=== Section Start ===
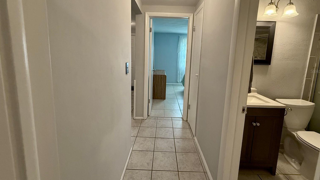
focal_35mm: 16
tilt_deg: -8.0
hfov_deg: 99.4
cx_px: 163
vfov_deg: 66.4
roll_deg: -0.2
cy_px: 71
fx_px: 136
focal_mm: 2.22
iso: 400
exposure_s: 1/120
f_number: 2.2
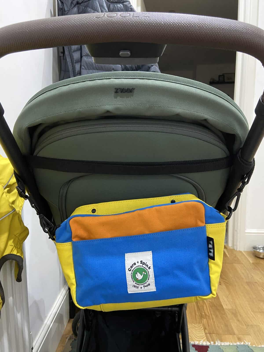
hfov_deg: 53.1
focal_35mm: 26
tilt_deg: -7.6
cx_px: 132
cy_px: 176
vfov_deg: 67.3
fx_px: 264
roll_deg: -0.4
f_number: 1.8
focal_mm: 4.25
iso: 640
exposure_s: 1/32
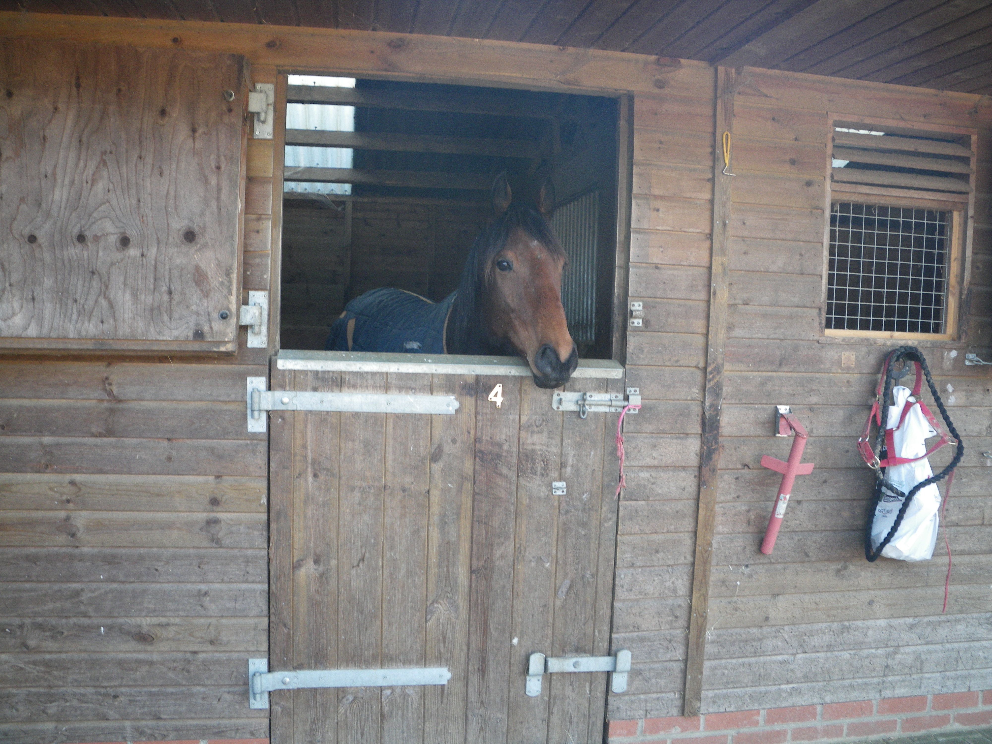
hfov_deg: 63.4
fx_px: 802
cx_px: 496
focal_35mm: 28
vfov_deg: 49.7
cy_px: 372
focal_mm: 5
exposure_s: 1/50
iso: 125
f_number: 3.5
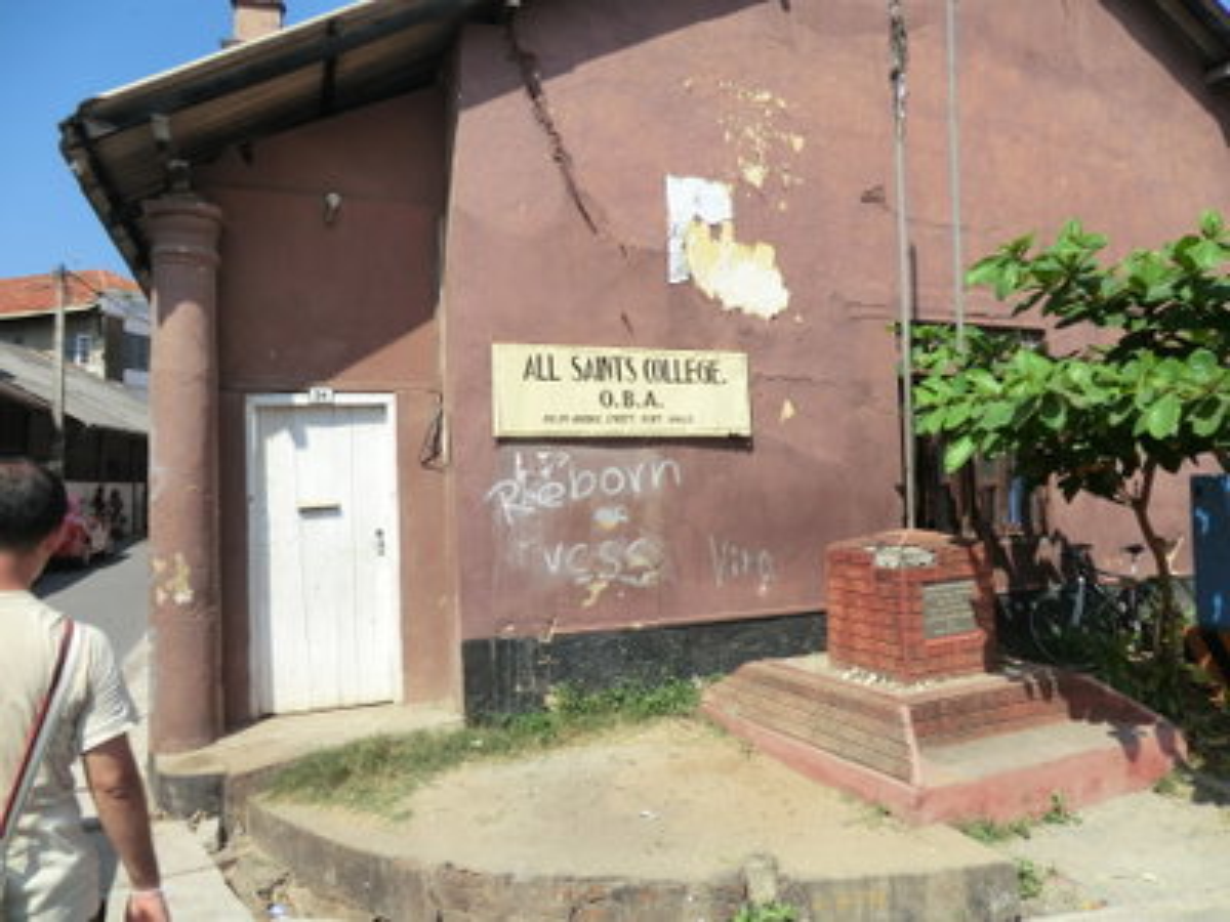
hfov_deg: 71.6
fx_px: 853
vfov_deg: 56.8
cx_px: 615
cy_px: 461
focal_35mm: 24
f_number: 7.5
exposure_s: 1/200
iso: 80
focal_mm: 4.3
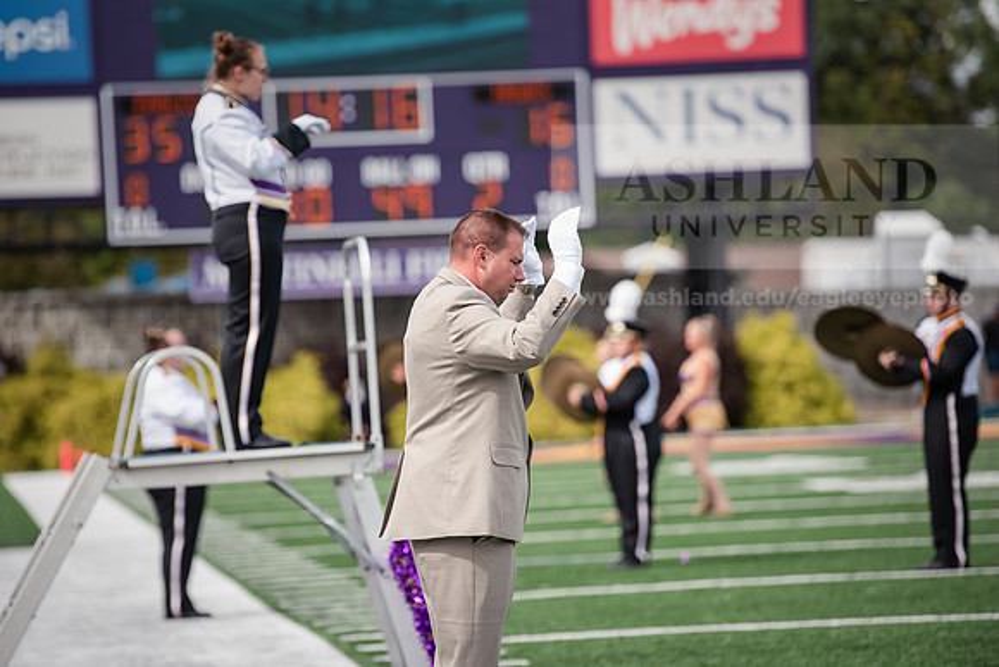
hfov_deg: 10.8
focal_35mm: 190
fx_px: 5273
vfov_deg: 7.2
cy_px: 334
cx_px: 500
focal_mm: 190
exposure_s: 1/1250
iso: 160
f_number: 3.5
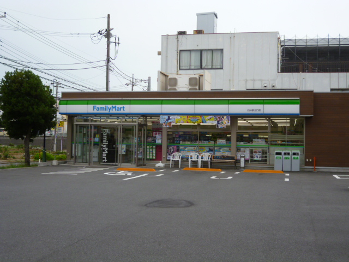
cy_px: 131
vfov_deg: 30.9
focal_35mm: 47
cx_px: 174
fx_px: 474
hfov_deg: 40.4
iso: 100
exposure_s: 1/320
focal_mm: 8.4
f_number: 3.4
=== Section End ===
▸ **Instruction**:
The output is the records exactly as they read, with no pictures in it.

▸ **Solution to the problem**:
focal_35mm: 16
tilt_deg: -8.0
hfov_deg: 99.4
cx_px: 163
vfov_deg: 66.4
roll_deg: -0.2
cy_px: 71
fx_px: 136
focal_mm: 2.22
iso: 400
exposure_s: 1/120
f_number: 2.2
hfov_deg: 53.1
focal_35mm: 26
tilt_deg: -7.6
cx_px: 132
cy_px: 176
vfov_deg: 67.3
fx_px: 264
roll_deg: -0.4
f_number: 1.8
focal_mm: 4.25
iso: 640
exposure_s: 1/32
hfov_deg: 63.4
fx_px: 802
cx_px: 496
focal_35mm: 28
vfov_deg: 49.7
cy_px: 372
focal_mm: 5
exposure_s: 1/50
iso: 125
f_number: 3.5
hfov_deg: 71.6
fx_px: 853
vfov_deg: 56.8
cx_px: 615
cy_px: 461
focal_35mm: 24
f_number: 7.5
exposure_s: 1/200
iso: 80
focal_mm: 4.3
hfov_deg: 10.8
focal_35mm: 190
fx_px: 5273
vfov_deg: 7.2
cy_px: 334
cx_px: 500
focal_mm: 190
exposure_s: 1/1250
iso: 160
f_number: 3.5
cy_px: 131
vfov_deg: 30.9
focal_35mm: 47
cx_px: 174
fx_px: 474
hfov_deg: 40.4
iso: 100
exposure_s: 1/320
focal_mm: 8.4
f_number: 3.4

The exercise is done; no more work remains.